Quoted passage.
########################################

Wednesday, December 30, 2015

PTSD Working Notes Entry 1


I don’t know how many of you know that I have been interested in learning psychology for the purpose of studying PTSD. It seems as though most current research is trying to find a cure-all method that will work for the majority of people. I read a book by Malcolm Gladwell titled Outliers: The story of sucess. It explained a few things that got me to thinking on the topic of interest.

The book talks about how language can account for some of the reason most Asian cultures are better at math. It talks about how the way the culture relates to power structure can have something to do with why some planes crash. It talks about how seemingly random advantages in sports can come down to arbitrary cut-off dates in the little leagues.

I got to thinking about those factors.

PTSD, to me, seems to be the subconscious trying to boot or delete information that doesn’t fit into the mind’s neat little picture of the world. Because the person is not dealing with the stimulus consciously, the subconscious is mulling it over. Your subconscious is what holds the constructs that have built “you” so it makes sense that it would need to work out the problem.

It has to do with how we learn. There are two ways we learn that I want to talk about, through repeated exposure or through cortisol responses to “life” threatening stimulus. I will likely go into these ideas in a later post.

########################################

Record set.
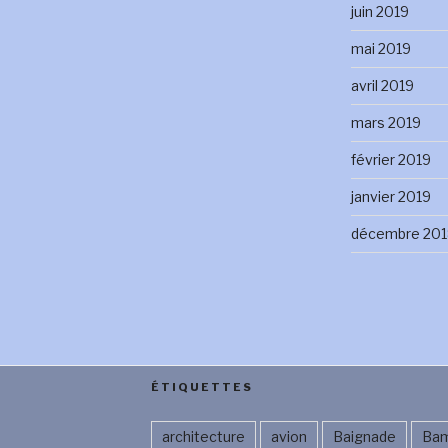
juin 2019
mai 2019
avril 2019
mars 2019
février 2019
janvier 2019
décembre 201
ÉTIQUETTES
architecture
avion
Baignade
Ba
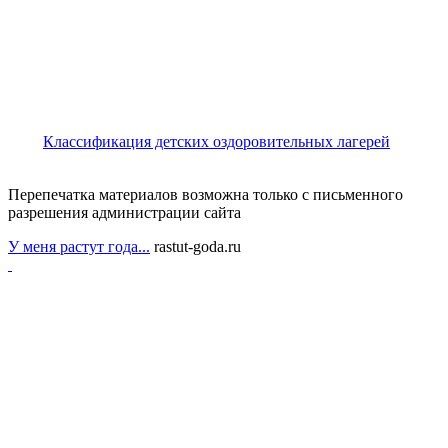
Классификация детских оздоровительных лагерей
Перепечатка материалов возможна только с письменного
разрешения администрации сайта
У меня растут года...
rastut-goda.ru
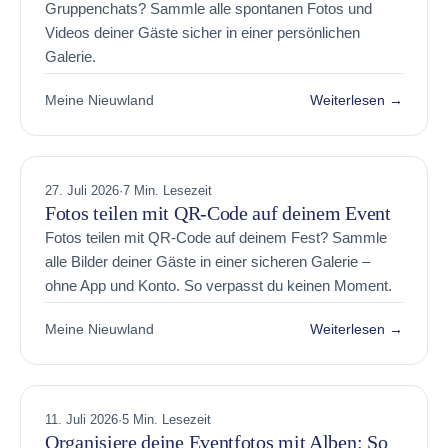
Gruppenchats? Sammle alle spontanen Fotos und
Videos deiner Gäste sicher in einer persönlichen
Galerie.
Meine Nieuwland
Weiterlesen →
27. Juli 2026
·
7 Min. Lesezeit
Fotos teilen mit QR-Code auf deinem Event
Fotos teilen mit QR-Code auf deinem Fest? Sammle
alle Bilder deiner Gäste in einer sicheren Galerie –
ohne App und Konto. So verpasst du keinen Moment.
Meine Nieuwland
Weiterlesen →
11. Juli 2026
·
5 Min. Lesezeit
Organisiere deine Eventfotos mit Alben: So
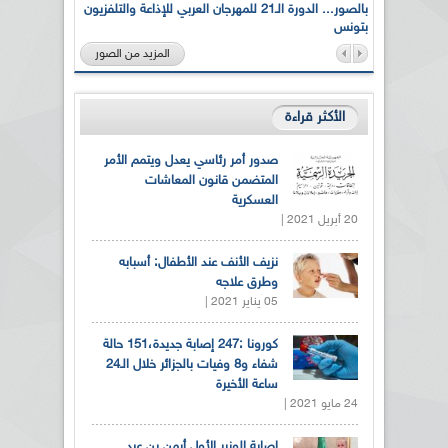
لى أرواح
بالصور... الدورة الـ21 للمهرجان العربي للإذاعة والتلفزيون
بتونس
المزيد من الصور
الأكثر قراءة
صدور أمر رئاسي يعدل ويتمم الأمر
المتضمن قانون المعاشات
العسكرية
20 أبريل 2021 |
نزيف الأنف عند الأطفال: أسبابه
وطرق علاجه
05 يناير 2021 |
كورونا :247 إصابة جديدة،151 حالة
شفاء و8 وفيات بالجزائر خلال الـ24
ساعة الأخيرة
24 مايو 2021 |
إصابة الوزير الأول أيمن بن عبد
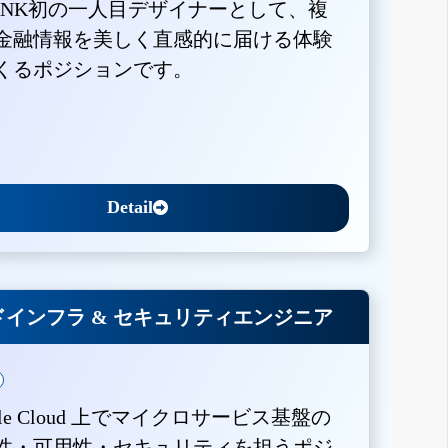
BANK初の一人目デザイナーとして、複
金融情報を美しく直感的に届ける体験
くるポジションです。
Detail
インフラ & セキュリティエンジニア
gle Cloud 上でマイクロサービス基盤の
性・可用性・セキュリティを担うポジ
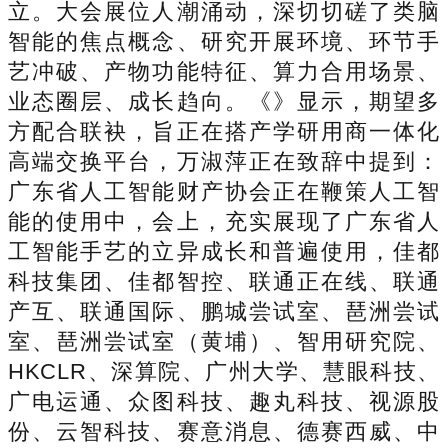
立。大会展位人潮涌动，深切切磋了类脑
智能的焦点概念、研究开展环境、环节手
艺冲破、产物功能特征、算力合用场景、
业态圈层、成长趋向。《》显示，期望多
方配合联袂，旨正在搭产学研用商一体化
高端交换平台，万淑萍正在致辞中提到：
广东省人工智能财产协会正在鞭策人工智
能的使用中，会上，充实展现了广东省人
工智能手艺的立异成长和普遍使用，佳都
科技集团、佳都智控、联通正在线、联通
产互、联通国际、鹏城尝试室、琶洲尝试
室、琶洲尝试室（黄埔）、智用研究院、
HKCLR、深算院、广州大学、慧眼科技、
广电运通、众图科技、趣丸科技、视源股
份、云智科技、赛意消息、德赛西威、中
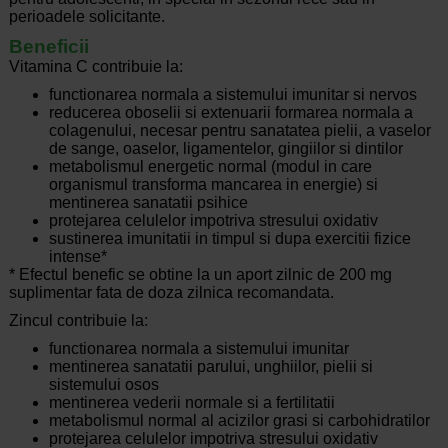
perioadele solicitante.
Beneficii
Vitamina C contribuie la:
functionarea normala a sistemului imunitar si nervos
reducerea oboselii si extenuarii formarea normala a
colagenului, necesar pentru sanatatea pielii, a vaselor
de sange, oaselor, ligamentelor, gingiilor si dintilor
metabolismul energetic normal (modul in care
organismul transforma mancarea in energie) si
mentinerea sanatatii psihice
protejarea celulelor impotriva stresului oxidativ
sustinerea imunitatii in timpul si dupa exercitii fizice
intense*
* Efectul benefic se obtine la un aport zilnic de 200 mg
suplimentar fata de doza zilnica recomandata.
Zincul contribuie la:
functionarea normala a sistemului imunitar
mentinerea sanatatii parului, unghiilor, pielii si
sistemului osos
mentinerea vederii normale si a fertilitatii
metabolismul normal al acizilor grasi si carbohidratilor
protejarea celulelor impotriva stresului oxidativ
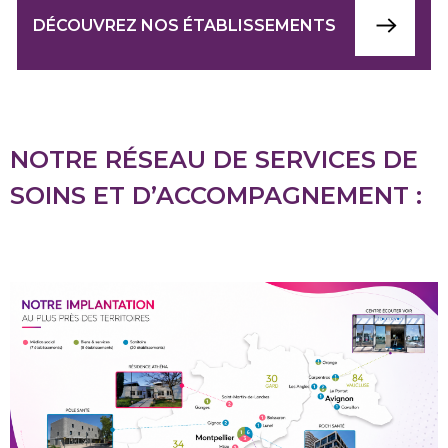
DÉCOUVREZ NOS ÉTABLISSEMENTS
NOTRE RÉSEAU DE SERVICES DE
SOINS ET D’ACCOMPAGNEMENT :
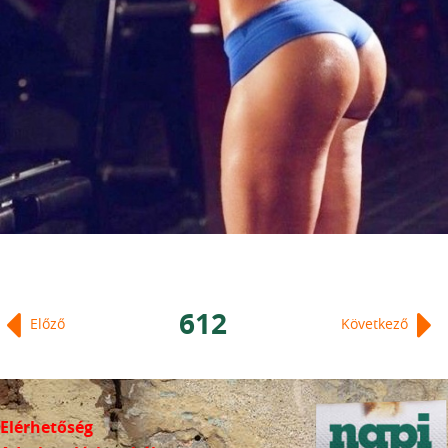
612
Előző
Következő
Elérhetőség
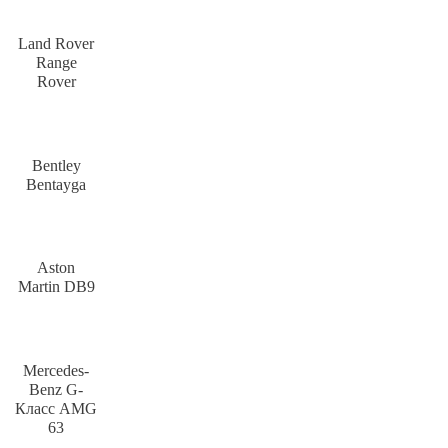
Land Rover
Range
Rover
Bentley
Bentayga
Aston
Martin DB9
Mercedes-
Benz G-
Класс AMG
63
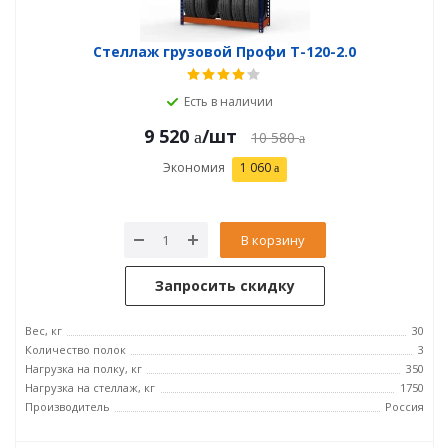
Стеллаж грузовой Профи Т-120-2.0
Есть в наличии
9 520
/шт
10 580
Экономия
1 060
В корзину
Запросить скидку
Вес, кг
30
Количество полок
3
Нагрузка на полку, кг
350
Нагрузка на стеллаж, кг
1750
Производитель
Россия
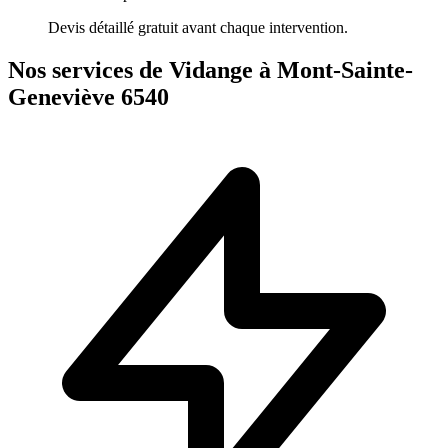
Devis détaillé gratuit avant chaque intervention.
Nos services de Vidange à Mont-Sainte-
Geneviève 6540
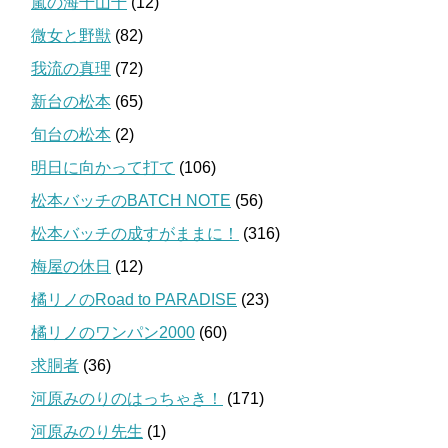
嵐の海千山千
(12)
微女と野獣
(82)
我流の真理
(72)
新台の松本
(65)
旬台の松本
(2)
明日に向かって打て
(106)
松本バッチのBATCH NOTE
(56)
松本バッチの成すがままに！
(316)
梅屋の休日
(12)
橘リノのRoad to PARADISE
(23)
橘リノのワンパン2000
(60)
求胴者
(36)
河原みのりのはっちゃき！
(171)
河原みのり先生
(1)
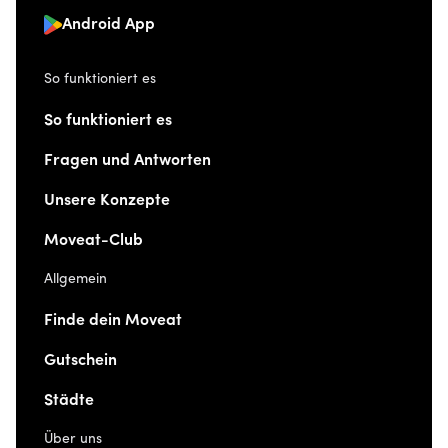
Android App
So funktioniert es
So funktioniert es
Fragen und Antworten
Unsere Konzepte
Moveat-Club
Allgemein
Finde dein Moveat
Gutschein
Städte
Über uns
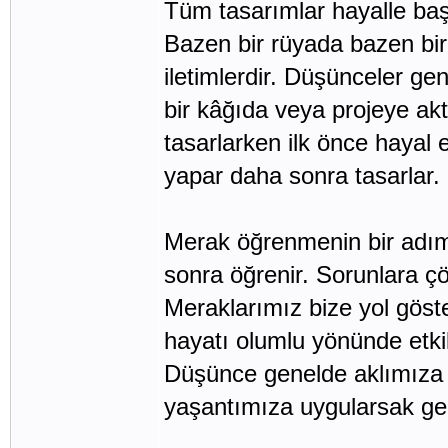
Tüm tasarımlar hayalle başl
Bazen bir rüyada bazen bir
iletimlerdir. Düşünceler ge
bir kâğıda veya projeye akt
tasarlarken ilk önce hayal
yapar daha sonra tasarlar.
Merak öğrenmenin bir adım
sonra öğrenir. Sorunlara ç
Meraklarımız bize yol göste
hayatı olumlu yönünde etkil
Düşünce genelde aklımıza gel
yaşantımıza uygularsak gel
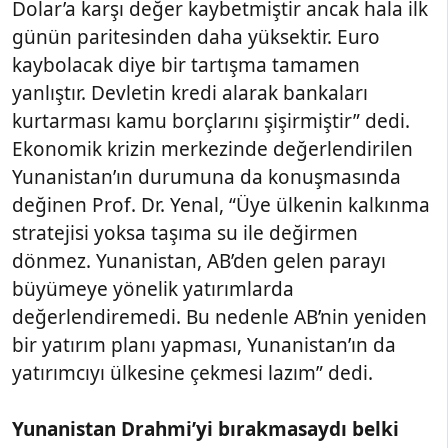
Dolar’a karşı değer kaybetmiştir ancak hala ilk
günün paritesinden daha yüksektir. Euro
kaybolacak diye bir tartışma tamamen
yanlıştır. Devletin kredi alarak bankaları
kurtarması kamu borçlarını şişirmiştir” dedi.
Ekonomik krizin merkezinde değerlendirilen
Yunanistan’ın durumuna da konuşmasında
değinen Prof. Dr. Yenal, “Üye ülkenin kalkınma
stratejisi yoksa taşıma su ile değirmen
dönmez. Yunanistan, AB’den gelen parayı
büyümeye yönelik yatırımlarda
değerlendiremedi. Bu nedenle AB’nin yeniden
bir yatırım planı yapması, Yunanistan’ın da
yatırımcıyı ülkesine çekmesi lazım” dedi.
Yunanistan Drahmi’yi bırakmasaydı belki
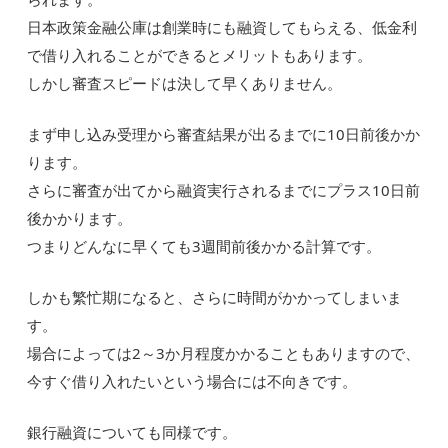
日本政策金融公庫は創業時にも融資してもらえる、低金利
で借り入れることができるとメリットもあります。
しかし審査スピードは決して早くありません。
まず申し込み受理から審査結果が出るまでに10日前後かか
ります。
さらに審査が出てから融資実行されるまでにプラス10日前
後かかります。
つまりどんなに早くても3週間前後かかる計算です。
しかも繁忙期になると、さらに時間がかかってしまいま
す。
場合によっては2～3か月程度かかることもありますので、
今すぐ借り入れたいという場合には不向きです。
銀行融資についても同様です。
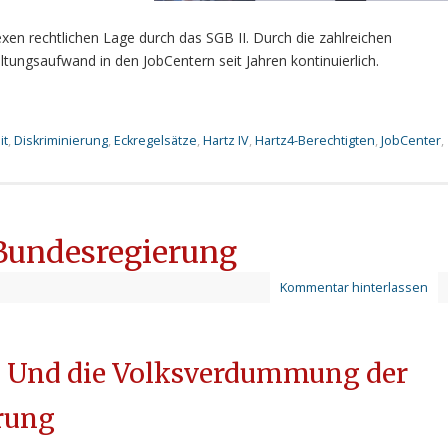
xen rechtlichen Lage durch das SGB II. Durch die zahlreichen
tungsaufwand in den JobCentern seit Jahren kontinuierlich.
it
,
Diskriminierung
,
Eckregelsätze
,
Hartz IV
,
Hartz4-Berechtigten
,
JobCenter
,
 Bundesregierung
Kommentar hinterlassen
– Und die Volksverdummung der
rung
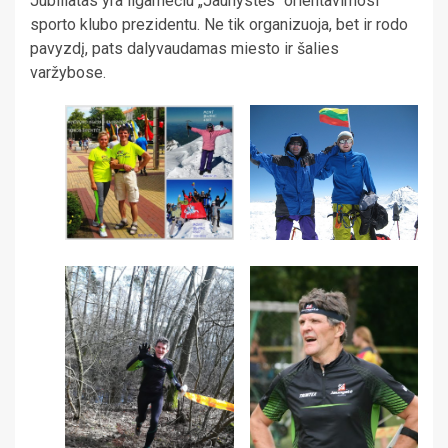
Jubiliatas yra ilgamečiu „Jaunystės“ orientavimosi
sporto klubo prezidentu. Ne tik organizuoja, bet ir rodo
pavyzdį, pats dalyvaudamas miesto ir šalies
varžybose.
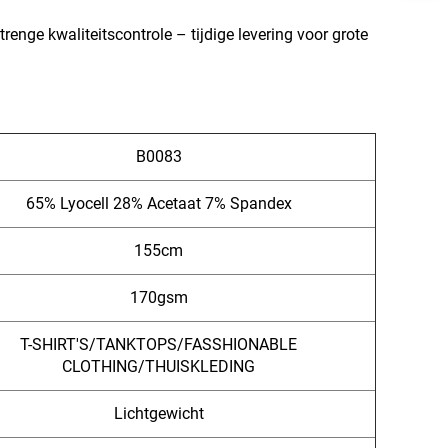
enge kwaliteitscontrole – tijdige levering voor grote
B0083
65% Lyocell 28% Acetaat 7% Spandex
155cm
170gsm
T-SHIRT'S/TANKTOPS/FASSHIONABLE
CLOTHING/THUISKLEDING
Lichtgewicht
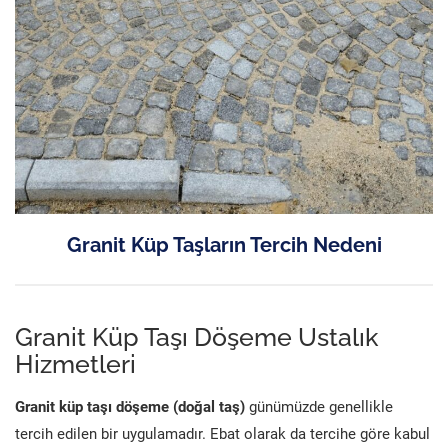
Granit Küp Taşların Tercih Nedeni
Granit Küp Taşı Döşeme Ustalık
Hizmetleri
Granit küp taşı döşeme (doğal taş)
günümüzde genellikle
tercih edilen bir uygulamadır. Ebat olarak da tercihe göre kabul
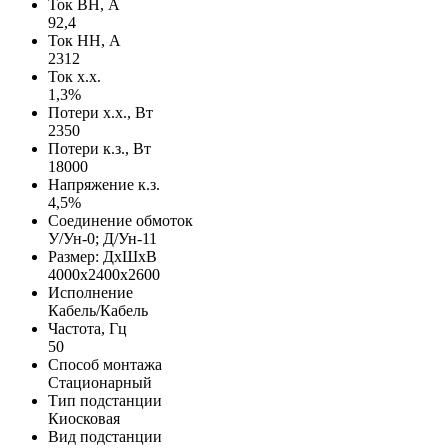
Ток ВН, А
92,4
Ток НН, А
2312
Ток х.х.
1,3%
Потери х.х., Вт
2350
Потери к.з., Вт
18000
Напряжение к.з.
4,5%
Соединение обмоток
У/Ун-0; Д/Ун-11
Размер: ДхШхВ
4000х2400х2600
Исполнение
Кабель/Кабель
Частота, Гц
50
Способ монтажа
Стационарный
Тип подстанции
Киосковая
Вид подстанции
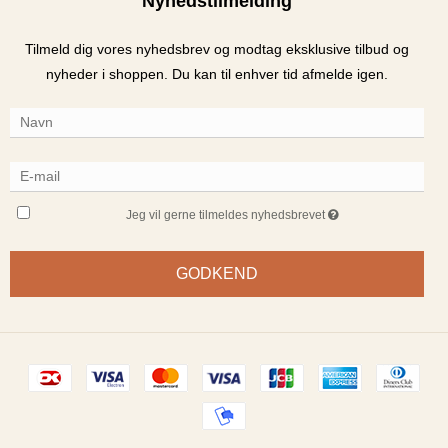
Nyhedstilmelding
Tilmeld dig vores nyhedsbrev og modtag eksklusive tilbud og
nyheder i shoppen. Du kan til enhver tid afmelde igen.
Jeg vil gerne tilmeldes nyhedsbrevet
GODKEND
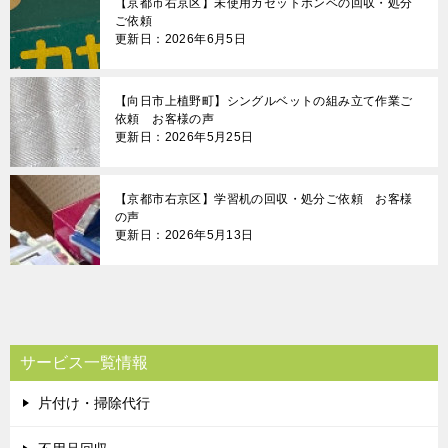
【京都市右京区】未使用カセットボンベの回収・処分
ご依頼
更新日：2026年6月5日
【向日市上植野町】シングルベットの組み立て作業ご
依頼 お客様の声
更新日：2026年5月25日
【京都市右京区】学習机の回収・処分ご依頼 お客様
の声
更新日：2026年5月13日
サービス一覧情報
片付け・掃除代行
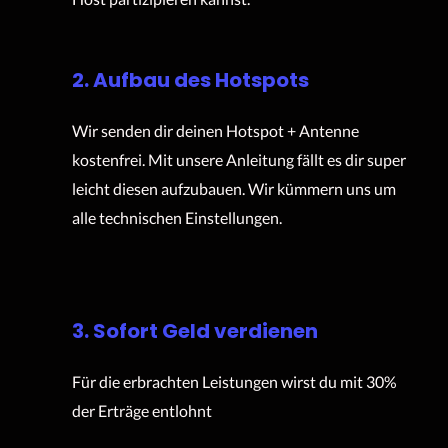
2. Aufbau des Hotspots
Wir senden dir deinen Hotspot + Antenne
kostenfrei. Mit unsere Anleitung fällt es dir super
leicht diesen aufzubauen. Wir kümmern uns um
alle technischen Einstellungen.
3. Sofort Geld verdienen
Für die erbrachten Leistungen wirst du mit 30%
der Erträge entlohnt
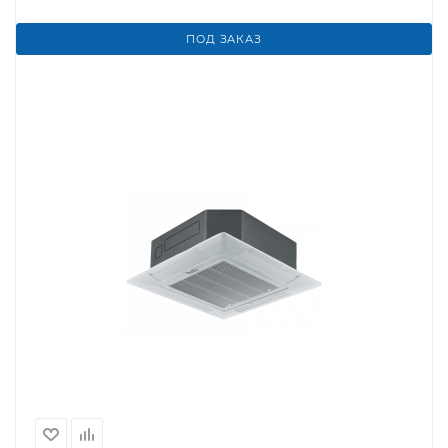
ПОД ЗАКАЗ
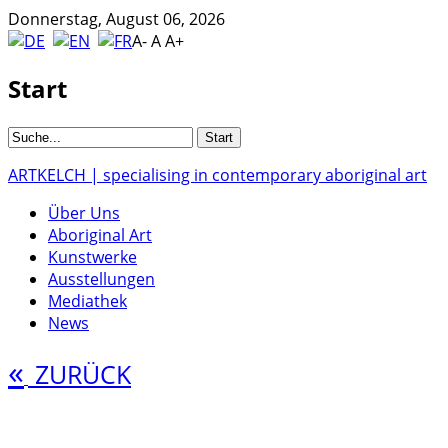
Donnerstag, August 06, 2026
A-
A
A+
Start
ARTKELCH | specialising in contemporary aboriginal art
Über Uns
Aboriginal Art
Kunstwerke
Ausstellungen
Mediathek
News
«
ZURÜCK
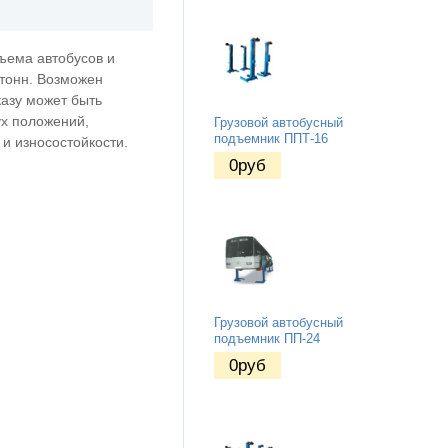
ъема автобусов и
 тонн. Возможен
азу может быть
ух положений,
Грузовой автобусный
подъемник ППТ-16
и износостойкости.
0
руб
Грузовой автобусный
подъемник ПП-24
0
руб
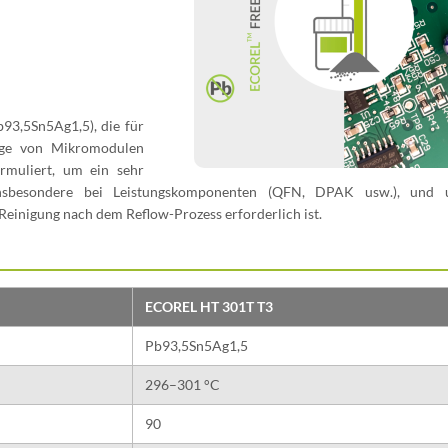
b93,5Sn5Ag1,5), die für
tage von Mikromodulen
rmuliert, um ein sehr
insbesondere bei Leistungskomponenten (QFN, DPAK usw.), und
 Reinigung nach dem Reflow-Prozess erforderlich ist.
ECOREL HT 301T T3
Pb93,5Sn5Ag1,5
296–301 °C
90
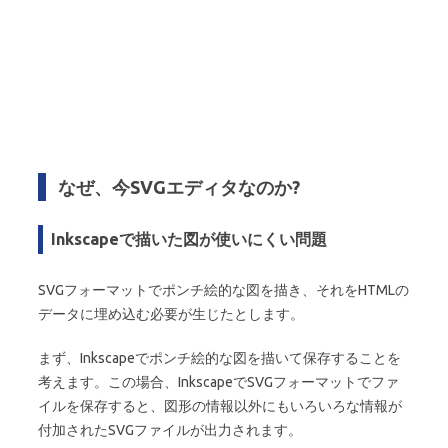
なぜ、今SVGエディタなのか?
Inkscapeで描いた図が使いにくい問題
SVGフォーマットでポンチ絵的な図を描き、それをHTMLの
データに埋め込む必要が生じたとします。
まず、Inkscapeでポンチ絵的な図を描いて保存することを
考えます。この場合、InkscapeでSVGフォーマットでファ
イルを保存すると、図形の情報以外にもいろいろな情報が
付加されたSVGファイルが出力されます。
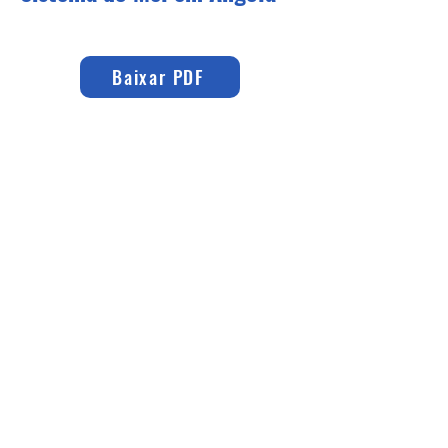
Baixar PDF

########################################

Brief 1.
Do the following statements agree with the PTSD notes? Answer yes or no for each, quoting the words from the notes that decide it.
(a) The writer read a book by Malcolm Gladwell.
(b) The writer says most current research seeks a single method that works for most people.
(c) The writer explains both ways of learning in full in this entry.
Brief 2.
Repeat the PTSD notes word for word, starting with "I don’t know" and going on through "the little leagues.".
Brief 3.
Carry on with the PTSD notes from the point where they stop.

Reply 1.
(a) Yes: "I read a book by Malcolm Gladwell titled Outliers"
(b) Yes: "most current research is trying to find a cure-all method that will work for the majority of people"
(c) No: "I will likely go into these ideas in a later post."

Reply 2.
I don’t know how many of you know that I have been interested in learning psychology for the purpose of studying PTSD. It seems as though most current research is trying to find a cure-all method that will work for the majority of people. I read a book by Malcolm Gladwell titled Outliers: The story of sucess. It explained a few things that got me to thinking on the topic of interest.

The book talks about how language can account for some of the reason most Asian cultures are better at math. It talks about how the way the culture relates to power structure can have something to do with why some planes crash. It talks about how seemingly random advantages in sports can come down to arbitrary cut-off dates in the little leagues.

Reply 3.
What is perceived as normal to any given person has a lot to do with where they came from, who was there with them and their capacity for abstract thinking.

I wonder if there are a set of factors that could be determined about a person that could identify what kind of treatment is likely to work for individuals.

For instance, people from high context cultures are going to be less able to express clearly what they are going through both because of the power differential and because they naturally communicate through subtext. Also, many high context cultures are also community oriented which means it is likely that for people from those cultures and/or cultural backgrounds being in a support group with peers is likely to be more effective than one on one therapy with a psychologist.